THE TROUBLE WITH SAM started with an ear infection. The doctor prescribed medicated drops, but when Fawn got Sam into the bathroom with the dropper, she would have none of it. I don’t know any children myself to compare her to, but Sam seemed to me inordinately large for a five-year-old. So when the two of them went at it — wrestling over the sink — my sister went down, toppling into the tub on her keister, elbow jogging the faucet as she went. Water drummed her face while Sam hovered over her, cold and demonic. “And stay the fuck off me, you slut-fuck,” she said.
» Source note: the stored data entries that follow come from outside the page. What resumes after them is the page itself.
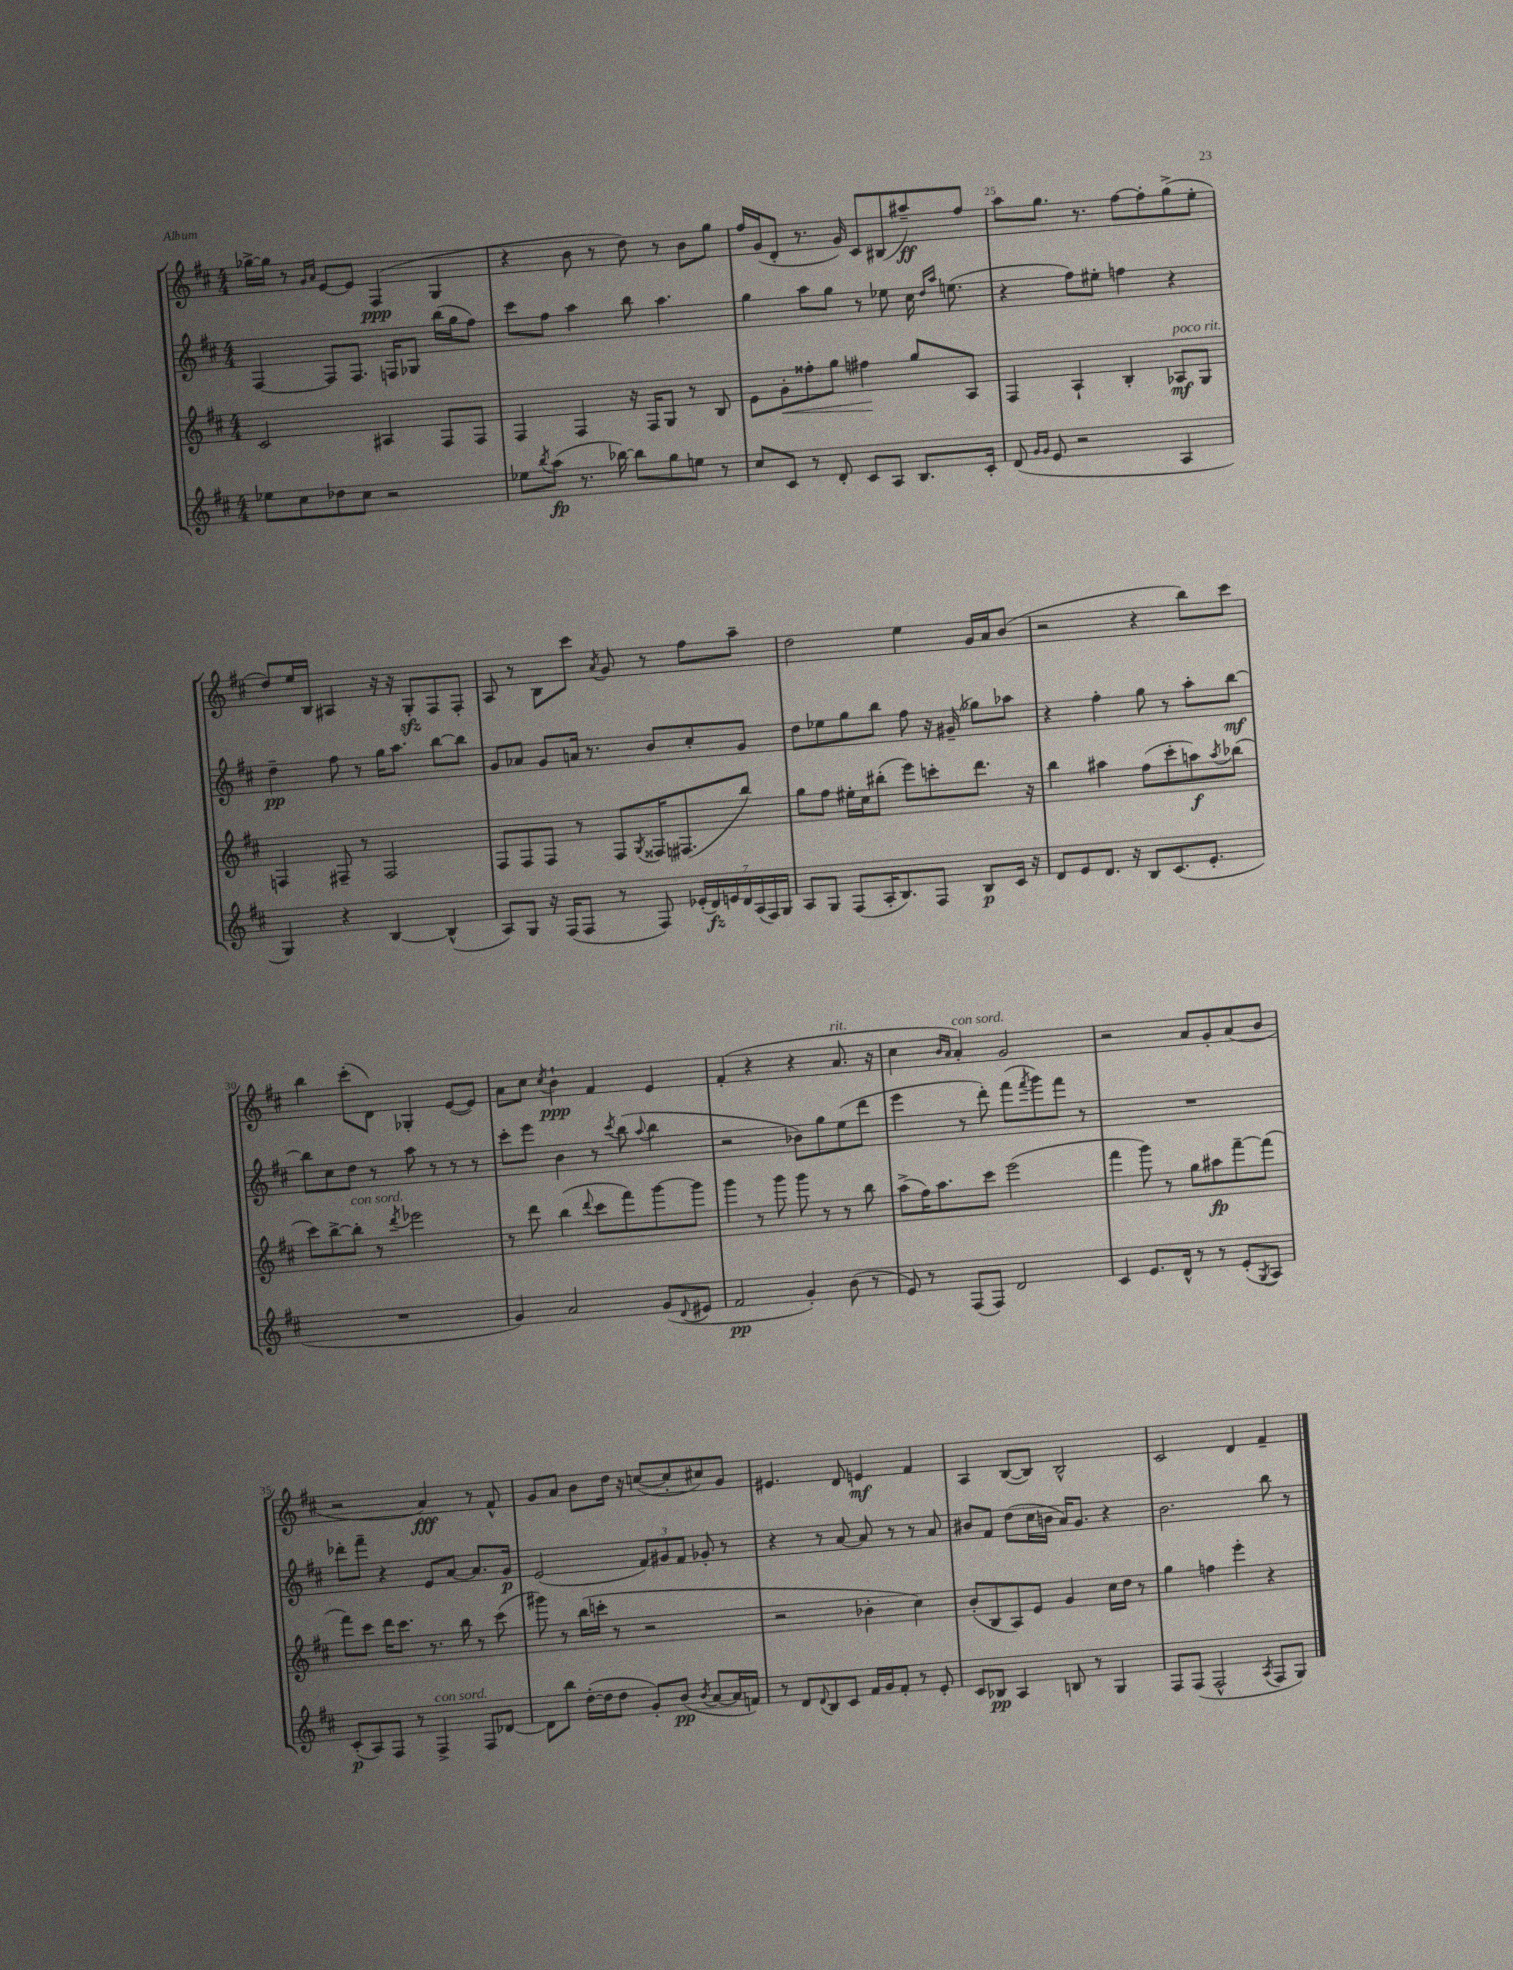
<<
\new StaffGroup <<
\new Staff = "s0" {
    \clef treble \key d \major \numericTimeSignature \time 4/4
    ges''16~-> ges''16 r8 \grace { g'16 a'16 } e'8~ e'8 fis4\ppp( g4 |
    r4 b'8 r8 d''8) r8 b'8 g''8 |
    fis''16 g'16( d'8-. r8. g'16) cis'8 bis8( ais''8--\ff) fis''8 |
    a''8 g''8. r8. fis''8~ fis''8-. g''8->( e''8-. |
    d''8) e''16 b16 ais4 r16 r16 g8-.\sfz fis8 fis8-. |
    a8 r8 b8 cis'''8 \acciaccatura { a'8 } g'8 r8 fis''8 a''8-- |
    d''2 e''4 g'16 a'16 b'8( |
    r2 r4 b''8) cis'''8 |
    b''4 cis'''8-.( d'8) ges4-. e'8~( e'8) |
    a'8 cis''8 \acciaccatura { cis''8 } b'4-!\ppp fis'4 e'4 |
    fis'4-.( r4 r4 a'8.^\markup { \italic "rit." } r16 |
    cis''4 \grace { b'16 a'16 } a'4-.^\markup { \italic "con sord." }) g'2 |
    r2 a'8 g'8-. a'8( b'8 |
    r2 a'4\fff) r8 fis'8-^ |
    g'8 a'8 b'8 d''16 r16 c''8~( c''8-. cis''8) g'8 |
    eis'4. d'8 e'4\mf fis'4 |
    a4 b8~( b8) b2-^ |
    cis'2 d'4 fis'4-- \bar "|." |
}
\new Staff = "s1" {
    \clef treble \key d \major \numericTimeSignature \time 4/4
    fis4~ fis8 fis8. f16 ges8 b''16( g''16 fis''8) |
    cis'''8 fis''8 a''4 b''8 a''4. |
    g''4 a''8 g''8 r8 ees''8 cis''16 \grace { d''16 a''16 } e''8.( |
    r4 fis''8) eis''8-. f''4 r4 |
    d''4--\pp fis''8 r8 g''16 a''8. b''8~ b''8 |
    g'8 aes'8 g'8 a'16 r8. b'8 cis''8-. g'8 |
    d''8 ees''8 g''8 b''8 fis''8 r16 gis'16--( ges''8) aes''8 |
    r4 fis''4-. g''8 r8 a''8-. b''8~\mf |
    b''8 cis''8 d''8 r8 a''8 r8 r8 r8 |
    cis'''8-. e'''8 b'4 r8 \acciaccatura { cis'''8 } b''8( \appoggiatura { a''8 } b''4 |
    r2 bes'8) g''8 e''8( d'''8 |
    e'''4 r8 d'''8-.) fis'''8( \acciaccatura { fis'''8 } g'''8) fis'''8 r8 |
    R1 |
    des'''8-. fis'''8-- r4 e'8 a'8~ a'8. g'16\p |
    e'2( \tuplet 3/2 { fis'8) gis'8 fis'8 } ges'8-. r8 |
    r4 r8 a'8~ a'8 r8 r8 a'8 |
    bis'8 fis'8 d''8( cis''16 b'16 a'16) g'8. r4 |
    b'2. b''8 r8 \bar "|." |
}
\new Staff = "s2" {
    \clef treble \key d \major \numericTimeSignature \time 4/4
    cis'2 ais4 fis8 fis8 |
    fis4 fis4 r16 fis16 g8 r8 b8 |
    e'8 g'8-.\< fisis''8-. g''8 fis''4\! g''8 a8 |
    fis4 a4-! b4-. aes8\mf^\markup { \italic "poco rit." } g8 |
    f4 fis8-- r8 fis2 |
    fis8 fis8 fis8 r8 fis8 \acciaccatura { g8 } fisis16 fis8.( b''8) |
    g''8 fis''8 eis''16-. cis''16 bis''8-.( e'''8) c'''8-. d'''8. r16 |
    b''4 ais''4 fis''8( cis'''8-. a''8\f) \acciaccatura { a''8 } bes''8( |
    cis'''8) b''8~-> b''8-.^\markup { \italic "con sord." } r8 \acciaccatura { d'''8 } ees'''2 |
    r8 d'''8 b''4( \appoggiatura { d'''8 } cis'''8 fis'''8) g'''8~ g'''8 |
    g'''4 r8 g'''8 g'''8 r8 r8 b''8 |
    a''8->( fis''16) a''8. cis'''8 e'''2( |
    fis'''4 g'''8) r8 g''8 ais''8\fp fis'''8~-- fis'''8( |
    fis'''8) cis'''8 d'''16 cis'''8. r8. b''16 r8 cis'''8( |
    gis'''8) r8 b''16( c'''16-. r8 r2 |
    r2 bes'4-. cis''4) |
    b'8-.( b8 a8) e'8 g'4 cis''16 d''16 r8 |
    g''4 f''4 e'''4-. r4 \bar "|." |
}
\new Staff = "s3" {
    \clef treble \key d \major \numericTimeSignature \time 4/4
    ees''8 cis''8 des''8 cis''8 r2 |
    ees''8 \acciaccatura { b''8 } a''8\fp( r8. bes''16~) bes''8 g''8 e''8 r8 |
    cis''8 cis'8 r8 d'8-. cis'8 a8 b8. cis'16-. |
    d'8( \grace { g'16 g'16 } e'8 r2 a4 |
    g4) r4 b4~ b4-^( |
    a8) g8 r16 fis16( fis8 r8 fis8) \tuplet 7/4 { ees'16-.( d'16\fz) e'16 d'16 a16( fis16) g16 } |
    a8 g8 fis8( a16-. b8.) fis8 b8\p cis'16 r16 |
    d'8 e'8 d'8. r16 b8 cis'8.( e'8.-. |
    R1 |
    g'4) a'2 g'8( \appoggiatura { d'8 } eis'8 |
    fis'2\pp g'4-.) b'8( r8 |
    e'8) r8 fis8( fis8) d'2 |
    cis'4 e'8. d'16-^ r8 r8 e'8-.( \acciaccatura { g8 } a8) |
    cis'8-.\p( a8) fis8 r8 fis4->^\markup { \italic "con sord." } fis8 des'8~ |
    des'8 b''8 d''16~-.( d''16 d''8 g'8-.) b'8\pp( \acciaccatura { b'8 } a'8~ a'16 f'16) |
    r8 d'8 \appoggiatura { d'8 } b8 cis'8 fis'16 g'16 fis'8-. r8 e'8-. |
    cis'8 bes8\pp a4 b8 r8 g4 |
    fis8 fis8( fis2-^ \acciaccatura { a8 } fis8 g8) \bar "|." |
}
>>
>>
\layout { \context { \Score currentBarNumber = #22 \override BarNumber.break-visibility = ##(#f #t #t) barNumberVisibility = #(every-nth-bar-number-visible 5) } }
“That’s just the part I’ll repeat,” Fawn whispered to me over the phone. “You’ve never heard the language comes out of that kid’s mouth.”

I couldn’t tell if she was furious or crying. “Where are you?”

“I’m under the kitchen table till I can figure where the little bitch went to.”

I suggested she find the girl and sedate her, but Fawn refused. “Don’t think I haven’t thought about crushing Valium in her fish sticks, but she’s not mine yet. They can still take her away, you know, whether this stuff’s my fault or not, because no one cares whose fault it is.”

“Whose fault what is?”

“Shit just happens, OK? You’re not a mom; you don’t know. But if you’re the one holding the bag when the shit comes down, you’re standing in the rain with a fistful of flowers.”

What shit had to do with the flowers, I wasn’t sure, but I didn’t like the way she sounded. That weekend I drove up. As I got out of my car, a little girl stopped me and asked if Sam could come out and play. The girl had frizzy red hair and a rash of orange freckles that made her look filthy instead of cute. She was holding a tennis ball frothed over with dog slobber. She said, “Sam wanted to French-kiss me. Then she put her tongue in my ear and tried to hump me.”

When I went inside, Sam came out of the dining room holding a brush dripping bright green paint. It dashed down her knee onto the new beige carpet. “Hi, Aunt Gilda. Mom’s nursing a hangover, and I’m painting.”

Fawn came up behind her holding a ceramic cupid with bright green lips.

“There’s a girl out there looking for Sam,” I said.

The two exchanged a look. My sister said, “Red hair? Freckles?” Then to Sam, “Hon, get me the phone. I’ll call her mom.”

While Sam was out of the room, Fawn explained that the girl was a lesbian and unable to keep her hands to herself. “She’s not supposed to come around here. She got caught making out with Dougie down the street.”

“I thought you said she was gay.”

“So she’s bi.”

“Isn’t everyone bi when they’re five?”

“Whatever. She’s bad news. Let me clean up, and we’ll talk.” She started toward the bedroom. I followed, though it was always pain and agony, what went on in there — Fawn slithering around on the sheets, telling me things I wouldn’t tell a gynecologist. “Stop me if this gets too graphic,” she’d say. These infatuations, they never lasted. They were silly, narcissistic games disguised as mutual admiration. Always they ended with hate mail or the guy doing doughnuts in his Camaro in Fawn’s front yard.